(Data items)
-=-=-=-=-
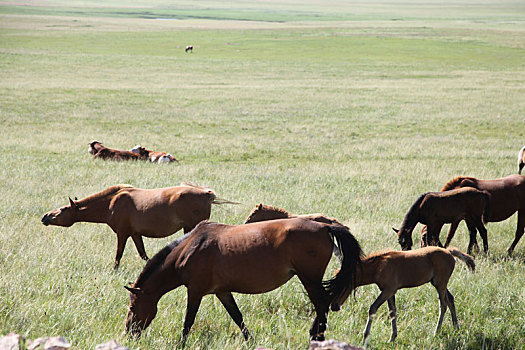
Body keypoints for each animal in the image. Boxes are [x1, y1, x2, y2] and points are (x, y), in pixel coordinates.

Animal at [41, 183, 225, 268]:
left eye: (63, 209)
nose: (45, 217)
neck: (112, 202)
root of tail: (206, 194)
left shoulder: (122, 233)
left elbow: (118, 255)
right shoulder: (135, 234)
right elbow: (143, 254)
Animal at [123, 219, 362, 344]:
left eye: (133, 308)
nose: (129, 333)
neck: (189, 248)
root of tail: (324, 227)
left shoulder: (195, 291)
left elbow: (188, 320)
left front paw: (181, 343)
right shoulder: (222, 292)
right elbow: (237, 316)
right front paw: (250, 340)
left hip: (309, 279)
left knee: (321, 305)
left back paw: (316, 337)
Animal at [332, 246, 474, 344]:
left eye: (341, 287)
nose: (334, 306)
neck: (379, 267)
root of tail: (449, 251)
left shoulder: (389, 290)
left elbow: (373, 308)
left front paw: (365, 337)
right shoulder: (389, 292)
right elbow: (392, 312)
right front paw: (392, 337)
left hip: (440, 283)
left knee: (443, 304)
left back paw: (436, 331)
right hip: (438, 283)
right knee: (450, 299)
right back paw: (456, 327)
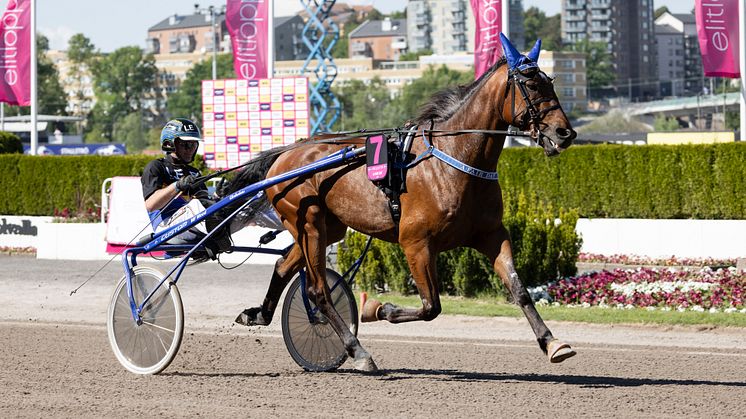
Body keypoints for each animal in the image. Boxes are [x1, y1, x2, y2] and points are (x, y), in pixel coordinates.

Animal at [227, 35, 576, 370]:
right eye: (531, 85)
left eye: (550, 82)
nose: (565, 133)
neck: (455, 159)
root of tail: (285, 153)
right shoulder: (415, 243)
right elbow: (431, 306)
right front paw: (376, 308)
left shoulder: (491, 235)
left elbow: (519, 289)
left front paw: (552, 343)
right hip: (307, 221)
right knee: (317, 291)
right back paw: (358, 351)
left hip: (327, 227)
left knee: (283, 266)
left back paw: (258, 313)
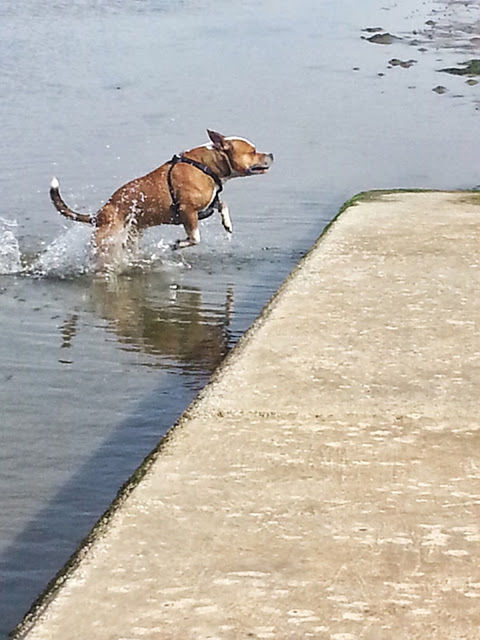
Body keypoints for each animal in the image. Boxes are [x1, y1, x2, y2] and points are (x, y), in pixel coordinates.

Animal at [49, 129, 274, 262]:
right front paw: (178, 244)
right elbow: (195, 237)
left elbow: (222, 203)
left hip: (132, 235)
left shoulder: (208, 203)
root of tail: (99, 215)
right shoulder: (187, 211)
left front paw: (227, 223)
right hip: (108, 238)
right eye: (253, 151)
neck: (207, 165)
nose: (271, 154)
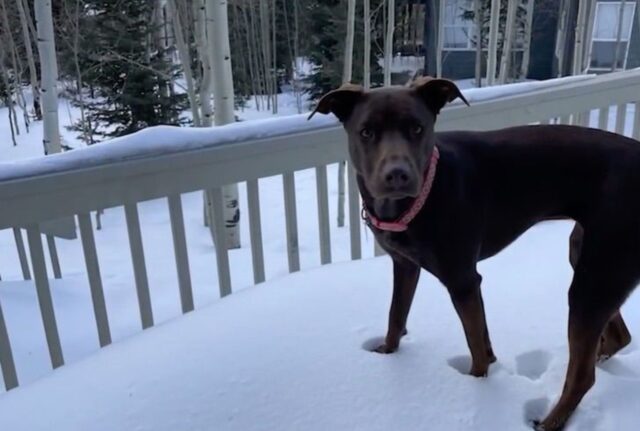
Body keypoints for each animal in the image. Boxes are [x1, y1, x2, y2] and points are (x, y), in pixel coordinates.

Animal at [308, 76, 636, 430]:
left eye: (418, 128)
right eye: (366, 131)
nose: (397, 174)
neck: (424, 195)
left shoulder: (462, 279)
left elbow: (476, 346)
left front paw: (477, 388)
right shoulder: (405, 264)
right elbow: (398, 315)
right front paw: (386, 354)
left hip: (597, 274)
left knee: (582, 376)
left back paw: (549, 420)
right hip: (590, 256)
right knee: (616, 339)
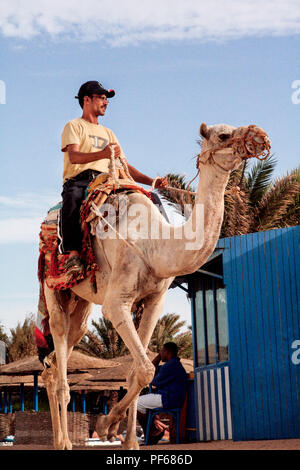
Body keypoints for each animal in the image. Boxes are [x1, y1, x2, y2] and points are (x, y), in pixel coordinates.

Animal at [40, 120, 270, 448]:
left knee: (56, 360)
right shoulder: (116, 303)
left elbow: (139, 373)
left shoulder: (153, 301)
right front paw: (107, 424)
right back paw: (64, 442)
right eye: (224, 135)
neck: (154, 243)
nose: (260, 136)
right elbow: (148, 369)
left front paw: (128, 440)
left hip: (81, 303)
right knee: (59, 356)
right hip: (54, 288)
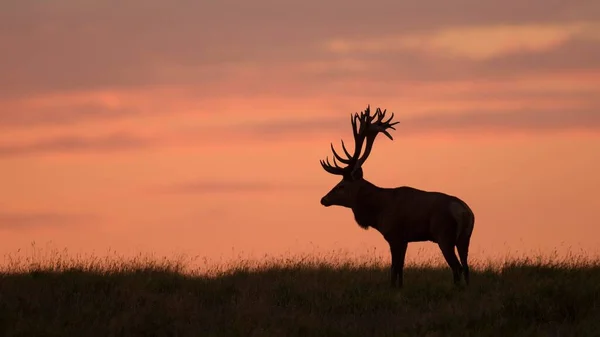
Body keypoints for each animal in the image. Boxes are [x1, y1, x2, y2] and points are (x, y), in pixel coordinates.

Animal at [322, 104, 476, 286]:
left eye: (341, 185)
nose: (323, 199)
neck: (378, 212)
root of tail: (465, 212)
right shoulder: (404, 239)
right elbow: (400, 268)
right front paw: (400, 287)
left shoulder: (394, 235)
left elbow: (394, 267)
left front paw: (392, 287)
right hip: (465, 238)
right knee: (466, 267)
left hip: (444, 235)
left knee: (457, 267)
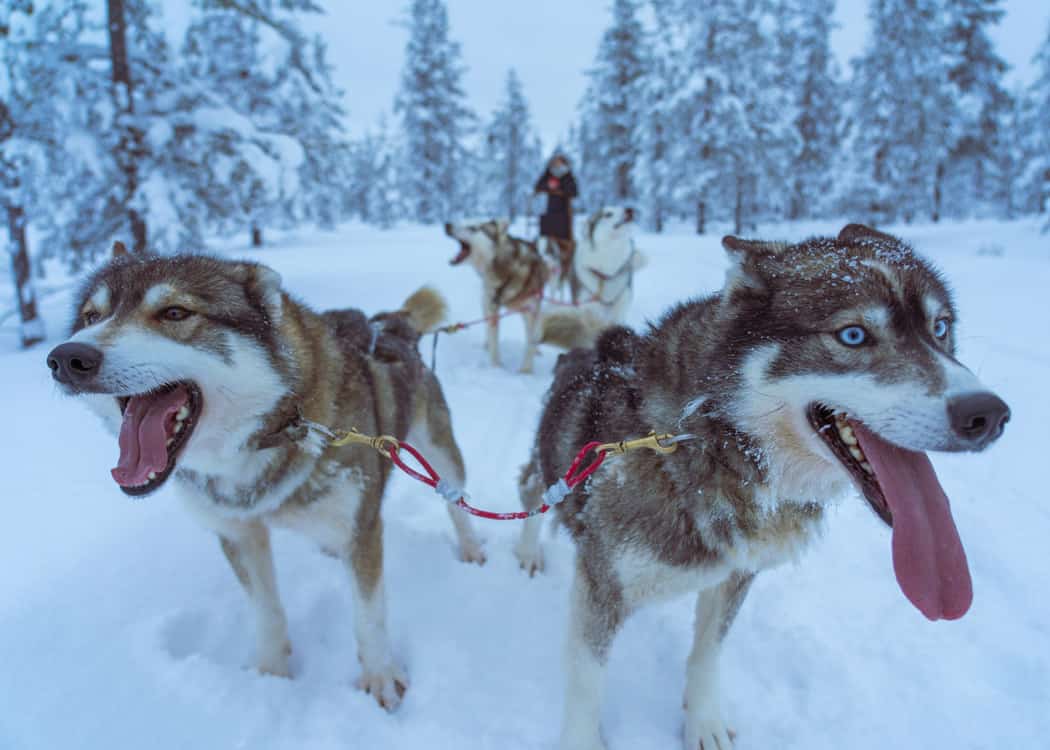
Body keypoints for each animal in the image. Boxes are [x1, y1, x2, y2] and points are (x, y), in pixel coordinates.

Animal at [43, 254, 480, 710]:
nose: (67, 357)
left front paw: (380, 677)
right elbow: (266, 610)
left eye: (175, 313)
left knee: (455, 503)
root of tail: (392, 324)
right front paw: (271, 675)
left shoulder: (362, 530)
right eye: (91, 317)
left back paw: (470, 547)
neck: (274, 429)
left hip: (441, 454)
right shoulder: (238, 533)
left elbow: (368, 616)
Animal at [443, 219, 550, 371]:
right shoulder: (492, 306)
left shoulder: (531, 310)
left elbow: (530, 342)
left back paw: (537, 350)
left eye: (473, 228)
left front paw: (526, 371)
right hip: (486, 302)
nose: (447, 224)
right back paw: (486, 344)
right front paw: (496, 367)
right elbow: (494, 339)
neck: (507, 271)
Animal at [516, 223, 1007, 747]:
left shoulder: (736, 574)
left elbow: (708, 652)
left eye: (941, 328)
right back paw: (527, 550)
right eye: (853, 335)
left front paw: (703, 720)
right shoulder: (601, 585)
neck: (712, 441)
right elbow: (587, 682)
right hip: (548, 472)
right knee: (530, 489)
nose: (987, 414)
-=-=-=-=-
YOUR INSTRUCTIONS: Calculate the number of lines above that include the word "root", giving that number by itself.

ANSWER SECTION: 7